This topic contains a solution. Click here to go to the answer

Author Question: When the nurse recognizes that he has documented one client's assessment data on the wrong client's ... (Read 38 times)

tichca

  • Hero Member
  • *****
  • Posts: 554
When the nurse recognizes that he has documented one client's assessment data on the wrong client's medical record, the nurse should:
 
  A) draw a single line through the error, and initial it.
  B) use a felt tip pen to cover the error.
  C) use white out to cover the error.
  D) replace the record, rewriting the error.

Question 2

Which principle should guide the nurse's documentation of entries on the client's medical record?
 
  A) Correcting fluid is used rather than erasing errors.
  B) Documentation does not include photographs.
  C) Precise measurements should be used rather than approximations.
  D) Nurses should not refer to the names of physicians.



Related Topics

Need homework help now?

Ask unlimited questions for free

Ask a Question
Marked as best answer by a Subject Expert

Chocorrol77

  • Sr. Member
  • ****
  • Posts: 313
Answer to Question 1

Ans: A
Feedback:
When an error occurs, the nurse should draw a single line through the error and place his initials above it.

Answer to Question 2

Ans: C
Feedback:
Precise measurements and times must be used whenever possible.

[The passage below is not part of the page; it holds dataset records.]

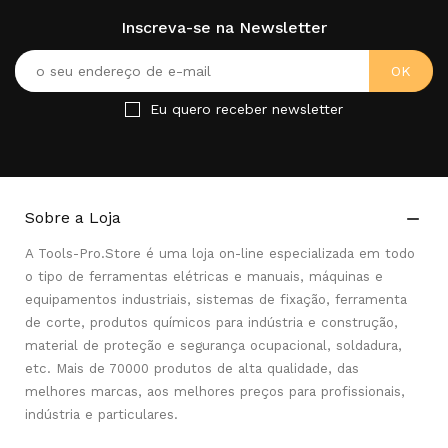
Inscreva-se na Newsletter
Eu quero receber newsletter
Sobre a Loja

A Tools-Pro.Store é uma loja on-line especializada em todo
o tipo de ferramentas elétricas e manuais, máquinas e
equipamentos industriais, sistemas de fixação, ferramenta
de corte, produtos químicos para indústria e construção,
material de proteção e segurança ocupacional, soldadura,
etc. Mais de 70000 produtos de alta qualidade, das
melhores marcas, aos melhores preços para profissionais,
indústria e particulares.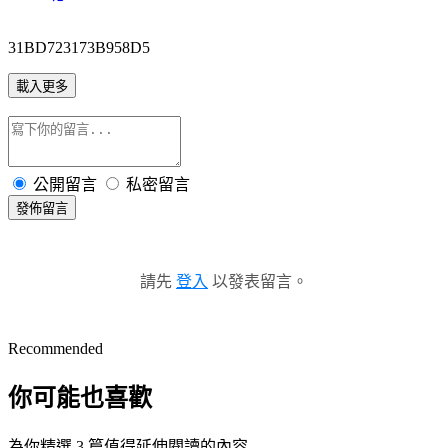
31BD723173B958D5
載入更多
公開留言
私密留言
發佈留言
請先
登入
以發表留言。
Recommended
你可能也喜歡
為你精選 3 篇值得延伸閱讀的內容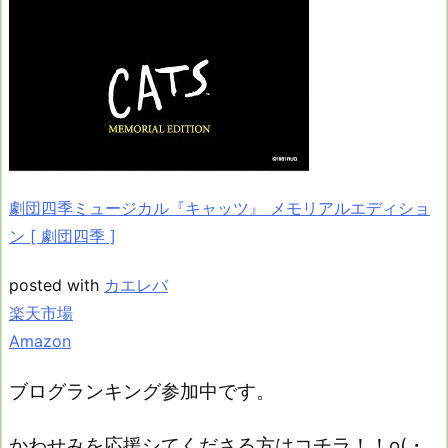
劇団四季ミュージカル『キャッツ』 メモリアルエディショ
ン [ 劇団四季 ]
posted with
カエレバ
楽天市場
Amazon
ブログランキング参加中です。
かわせみを応援シてくださる方はコチラ！！o(・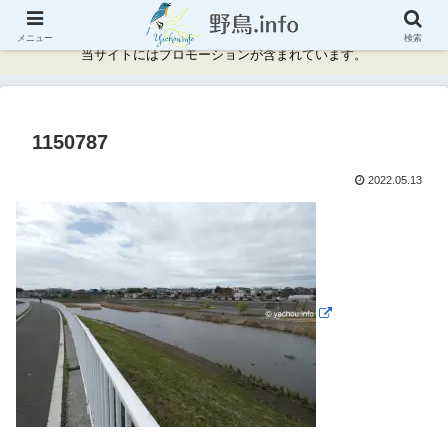
神奈川県周辺の野鳥情報と記録
メニュー
検索
当サイトにはプロモーションが含まれています。
1150787
2022.05.13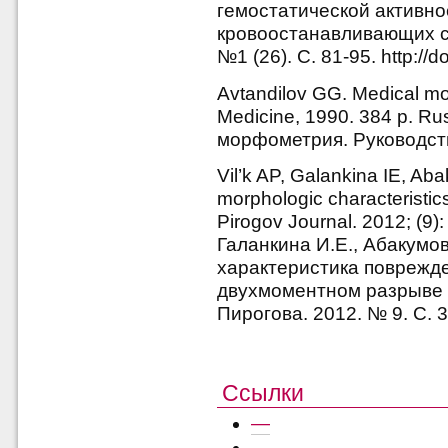
гемостатической активн
кровоостанавливающих ср
№1 (26). С. 81-95. http://
Avtandilov GG. Medical m
Medicine, 1990. 384 p. R
морфометрия. Руководство
Vil’k AP, Galankina IE, Ab
morphologic characteristics
Pirogov Journal. 2012; (9)
Галанкина И.Е., Абакумо
характеристика поврежде
двухмоментном разрыве 
Пирогова. 2012. № 9. С. 3
Ссылки
—
—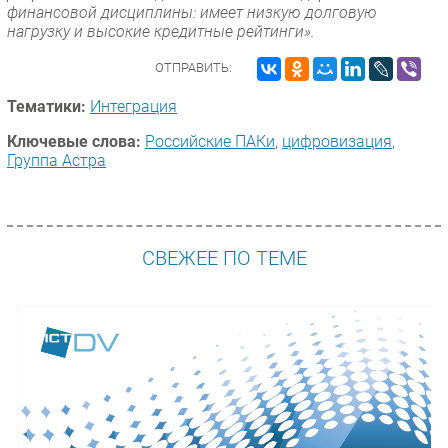
финансовой дисциплины: имеет низкую долговую
нагрузку и высокие кредитные рейтинги».
ОТПРАВИТЬ:
Тематики:
Интеграция
Ключевые слова:
Российские ПАКи
,
цифровизация
,
Группа Астра
СВЕЖЕЕ ПО ТЕМЕ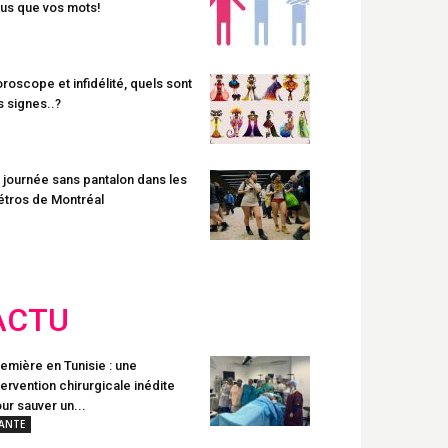
us que vos mots!
roscope et infidélité, quels sont
s signes..?
 journée sans pantalon dans les
tros de Montréal
ACTU
emière en Tunisie : une
tervention chirurgicale inédite
ur sauver un...
ANTE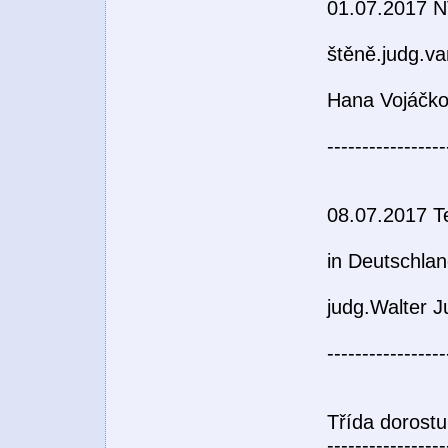
01.07.2017 N
štěně.judg.v
Hana Vojáčk
-----------------
08.07.2017 T
in Deutschlan
judg.Walter J
-----------------
Třída dorostu
-----------------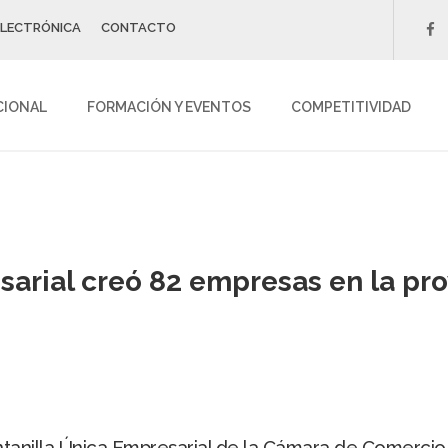
ELECTRÓNICA
CONTACTO
f
CIONAL
FORMACIÓN Y EVENTOS
COMPETITIVIDAD
sarial creó 82 empresas en la pro
anilla Única Empresarial de la Cámara de Comercio 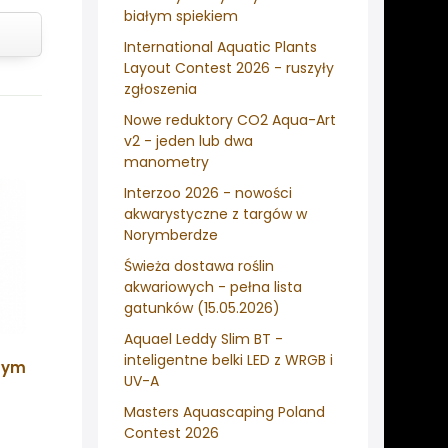
białym spiekiem
International Aquatic Plants
Layout Contest 2026 - ruszyły
zgłoszenia
Nowe reduktory CO2 Aqua-Art
v2 - jeden lub dwa
manometry
Interzoo 2026 - nowości
akwarystyczne z targów w
Norymberdze
Świeża dostawa roślin
akwariowych - pełna lista
gatunków (15.05.2026)
Aquael Leddy Slim BT -
inteligentne belki LED z WRGB i
anym
UV-A
Masters Aquascaping Poland
Contest 2026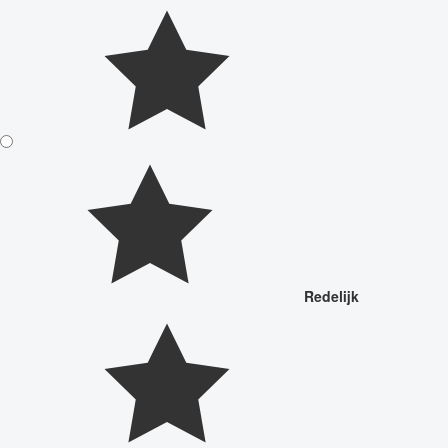
Redelijk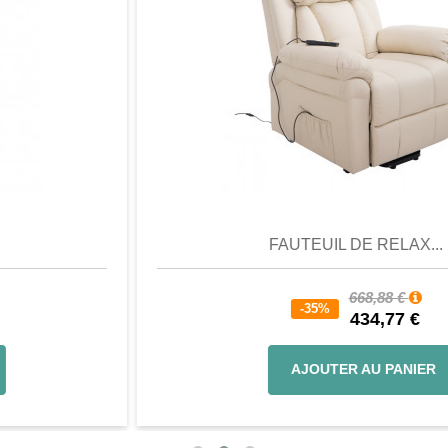
Aperçu
Favori
Comparer
FAUTEUIL DE RELAX...
668,88 €
-35%
434,77 €
AJOUTER AU PANIER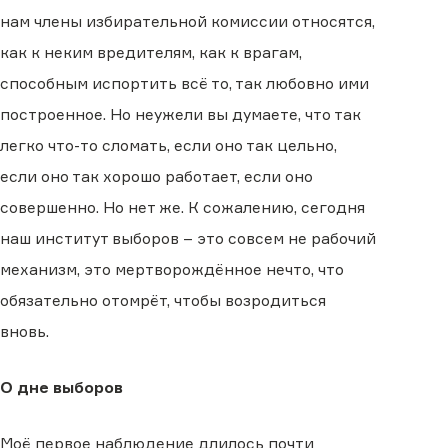
нам члены избирательной комиссии относятся,
как к неким вредителям, как к врагам,
способным испортить всё то, так любовно ими
построенное. Но неужели вы думаете, что так
легко что-то сломать, если оно так цельно,
если оно так хорошо работает, если оно
совершенно. Но нет же. К сожалению, сегодня
наш институт выборов – это совсем не рабочий
механизм, это мертворождённое нечто, что
обязательно отомрёт, чтобы возродиться
вновь.
О дне выборов
Моё первое наблюдение длилось почти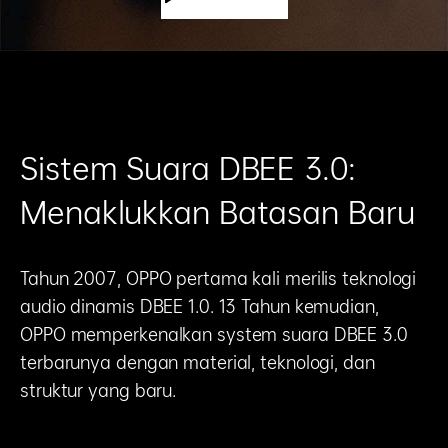
Sistem Suara DBEE 3.0:
Menaklukkan Batasan Baru
Tahun 2007, OPPO pertama kali merilis teknologi
audio dinamis DBEE 1.0. 13 Tahun kemudian,
OPPO memperkenalkan system suara DBEE 3.0
terbarunya dengan material, teknologi, dan
struktur yang baru.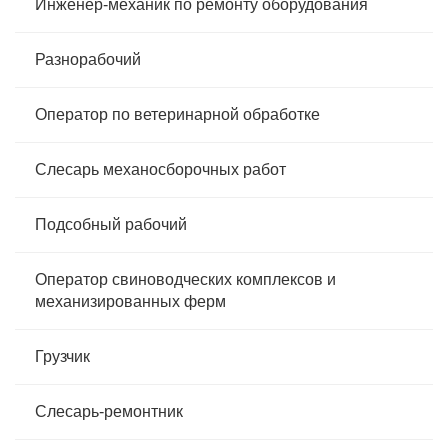
Инженер-механик по ремонту оборудования
Разнорабочий
Оператор по ветеринарной обработке
Слесарь механосборочных работ
Подсобный рабочий
Оператор свиноводческих комплексов и
механизированных ферм
Грузчик
Слесарь-ремонтник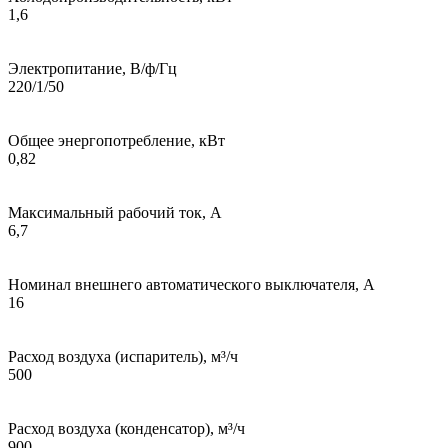
1,6
Электропитание, В/ф/Гц
220/1/50
Общее энергопотребление, кВт
0,82
Максимальный рабочий ток, А
6,7
Номинал внешнего автоматического выключателя, А
16
Расход воздуха (испаритель), м³/ч
500
Расход воздуха (конденсатор), м³/ч
900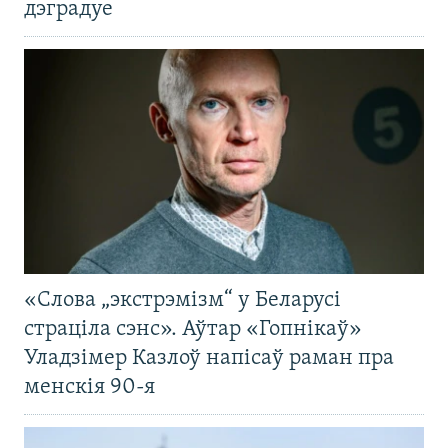
дэградуе
«Слова „экстрэмізм“ у Беларусі
страціла сэнс». Аўтар «Гопнікаў»
Уладзімер Казлоў напісаў раман пра
менскія 90-я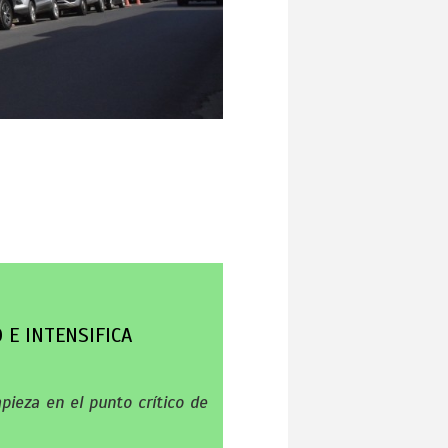
 E INTENSIFICA
mpieza en el punto crítico de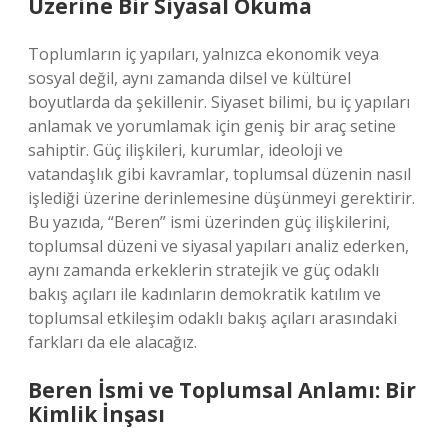
Üzerine Bir Siyasal Okuma
Toplumların iç yapıları, yalnızca ekonomik veya
sosyal değil, aynı zamanda dilsel ve kültürel
boyutlarda da şekillenir. Siyaset bilimi, bu iç yapıları
anlamak ve yorumlamak için geniş bir araç setine
sahiptir. Güç ilişkileri, kurumlar, ideoloji ve
vatandaşlık gibi kavramlar, toplumsal düzenin nasıl
işlediği üzerine derinlemesine düşünmeyi gerektirir.
Bu yazıda, “Beren” ismi üzerinden güç ilişkilerini,
toplumsal düzeni ve siyasal yapıları analiz ederken,
aynı zamanda erkeklerin stratejik ve güç odaklı
bakış açıları ile kadınların demokratik katılım ve
toplumsal etkileşim odaklı bakış açıları arasındaki
farkları da ele alacağız.
Beren İsmi ve Toplumsal Anlamı: Bir
Kimlik İnşası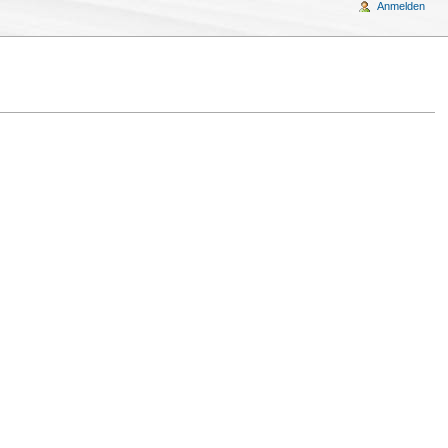
Anmelden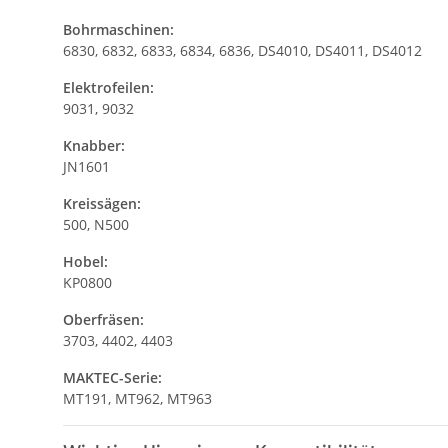
Bohrmaschinen:
6830, 6832, 6833, 6834, 6836, DS4010, DS4011, DS4012
Elektrofeilen:
9031, 9032
Knabber:
JN1601
Kreissägen:
500, N500
Hobel:
KP0800
Oberfräsen:
3703, 4402, 4403
MAKTEC-Serie:
MT191, MT962, MT963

It is appropriate to use the names of physicians, and photographs can constitute documentation. Handwritten entries should be struck through with a single line, not covered with correcting fluid or erased.




tichca

  • Member
  • Posts: 554
Reply 2 on: Jul 22, 2018
Great answer, keep it coming :)


kswal303

  • Member
  • Posts: 316
Reply 3 on: Yesterday
Wow, this really help

 

Did you know?

Warfarin was developed as a consequence of the study of a strange bleeding disorder that suddenly occurred in cattle on the northern prairies of the United States in the early 1900s.

Did you know?

According to the CDC, approximately 31.7% of the U.S. population has high low-density lipoprotein (LDL) or "bad cholesterol" levels.

Did you know?

Urine turns bright yellow if larger than normal amounts of certain substances are consumed; one of these substances is asparagus.

Did you know?

An identified risk factor for osteoporosis is the intake of excessive amounts of vitamin A. Dietary intake of approximately double the recommended daily amount of vitamin A, by women, has been shown to reduce bone mineral density and increase the chances for hip fractures compared with women who consumed the recommended daily amount (or less) of vitamin A.

Did you know?

As the western states of America were settled, pioneers often had to drink rancid water from ponds and other sources. This often resulted in chronic diarrhea, causing many cases of dehydration and death that could have been avoided if clean water had been available.